For its part, Trump’s HHS defends the cuts on the basis of increased efficiency and shifting priorities. In a roundtable interview last month, NIH director Jay Bhattacharya described grant cuts and other cutbacks at the agency as part of HHS secretary Robert F. Kennedy Jr.’s desire for increased focus on chronic diseases in addition to infectious ones. Secretary Kennedy in turn has spoken of the need to reduce waste and duplication. He said in a Congressional hearing on May 14 that the department intends to focus on chronic disease and “to do more, a lot more with less.”
And that’s where the logic of the administration’s approach to HIV research and prevention funding seems to fall apart. HIV, after all, is a chronic disease for the approximately 1.2 million people in the U.S. living with it. The disease is manageable for patients with the right antiretroviral medications, and these pharmaceuticals have evolved over time. Advances in treatments include new classes of drugs, new formulations of existing treatments, preventive medicines such as PrEP, and long-acting antiretroviral drugs. Additionally, there are mRNA vaccines for HIV in development. Two years ago, researchers published encouraging first-in-human results demonstrated in early-stage clinical trials.
Continued progress in HIV/AIDS medicine, whether related to prevention, treatment, or research, is contingent to a considerable degree on public funding, and in particular, federal government resources. State and local health departments depend on the CDC for their funding. In fiscal year 2023 alone, the agency committed nearly $15 billion to state and local health departments.
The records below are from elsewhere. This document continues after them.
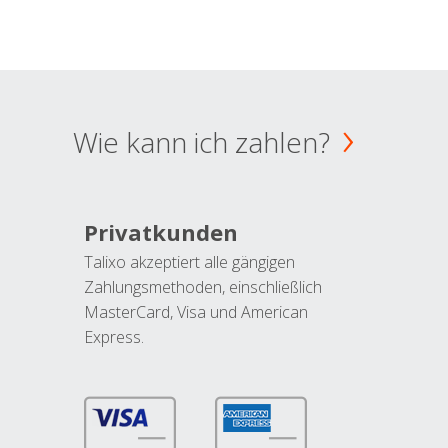
Wie kann ich zahlen?
Privatkunden
Talixo akzeptiert alle gängigen
Zahlungsmethoden, einschließlich
MasterCard, Visa und American
Express.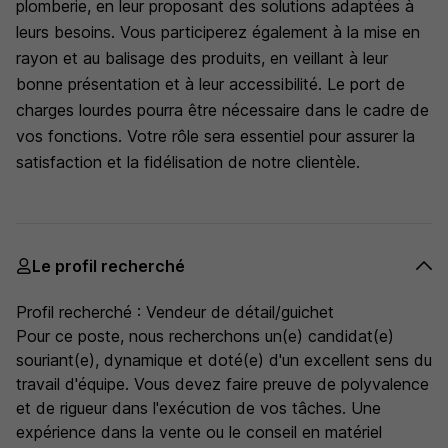
plomberie, en leur proposant des solutions adaptées à
leurs besoins. Vous participerez également à la mise en
rayon et au balisage des produits, en veillant à leur
bonne présentation et à leur accessibilité. Le port de
charges lourdes pourra être nécessaire dans le cadre de
vos fonctions. Votre rôle sera essentiel pour assurer la
satisfaction et la fidélisation de notre clientèle.
Le profil recherché
Profil recherché : Vendeur de détail/guichet
Pour ce poste, nous recherchons un(e) candidat(e)
souriant(e), dynamique et doté(e) d'un excellent sens du
travail d'équipe. Vous devez faire preuve de polyvalence
et de rigueur dans l'exécution de vos tâches. Une
expérience dans la vente ou le conseil en matériel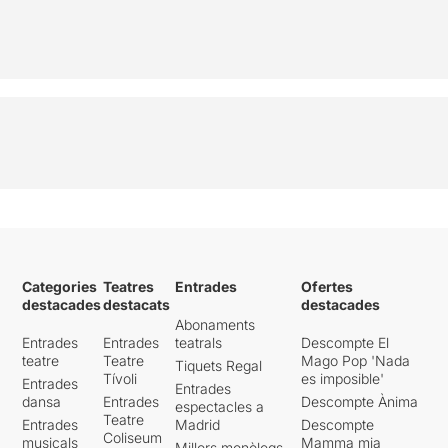
Categories
Teatres
Entrades
Ofertes
destacades
destacats
destacades
Abonaments
Entrades
Entrades
teatrals
Descompte El
teatre
Teatre
Mago Pop 'Nada
Tiquets Regal
Tívoli
es imposible'
Entrades
Entrades
dansa
Entrades
Descompte Ànima
espectacles a
Teatre
Entrades
Madrid
Descompte
Coliseum
musicals
Mamma mia
Millors monòlegs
Theoretically, states and municipalities could replace a portion of the federal cuts in HIV prevention. But a limiting factor is the fact that some, particularly in the south, spend little or nothing of their own money on things like HIV prevention. In addition, states could soon be confronted with cuts in federal funding of the joint state-federal insurance program, Medicaid, which covers 40 percent of the HIV population.
Slashing federal funds for HIV prevention could result in approximately 143,000 additional people in the U.S. becoming infected with HIV within five years.
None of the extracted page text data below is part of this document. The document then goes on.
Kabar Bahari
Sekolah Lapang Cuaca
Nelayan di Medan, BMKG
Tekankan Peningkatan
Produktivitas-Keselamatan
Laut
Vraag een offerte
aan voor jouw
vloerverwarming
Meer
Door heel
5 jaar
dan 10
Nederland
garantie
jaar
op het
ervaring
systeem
According to Scientific American, drug companies such as Gilead Sciences and GSK “that produce HIV drugs are among the largest contributors of non-governmental funds for HIV testing, prevention, and care.” But such funding is considerably less than the roughly $43 billion that the federal government allocates to HIV annually. And while private foundations can fill in some of the gaps, they have limited resources compared to the federal government.
In a statement to the Infectious Diseases Society of America, Kelley described HIV research as “one of the most powerful examples of the return on investments made by NIH. It is because of NIH funding that there are incredibly effective options for treating and preventing HIV.” Meanwhile, the scientific and medical personnel and infrastructure needed to sustain these gains will collapse, Kelley warned, without sufficient funding.
It remains to be seen, of course, whether HIV prevention, treatment, and research will indeed crumble due to already implemented and planned cuts by the administration. What’s clear is that public health related to HIV faces unprecedented financial challenges at home and abroad, and these will be exceedingly difficult to overcome.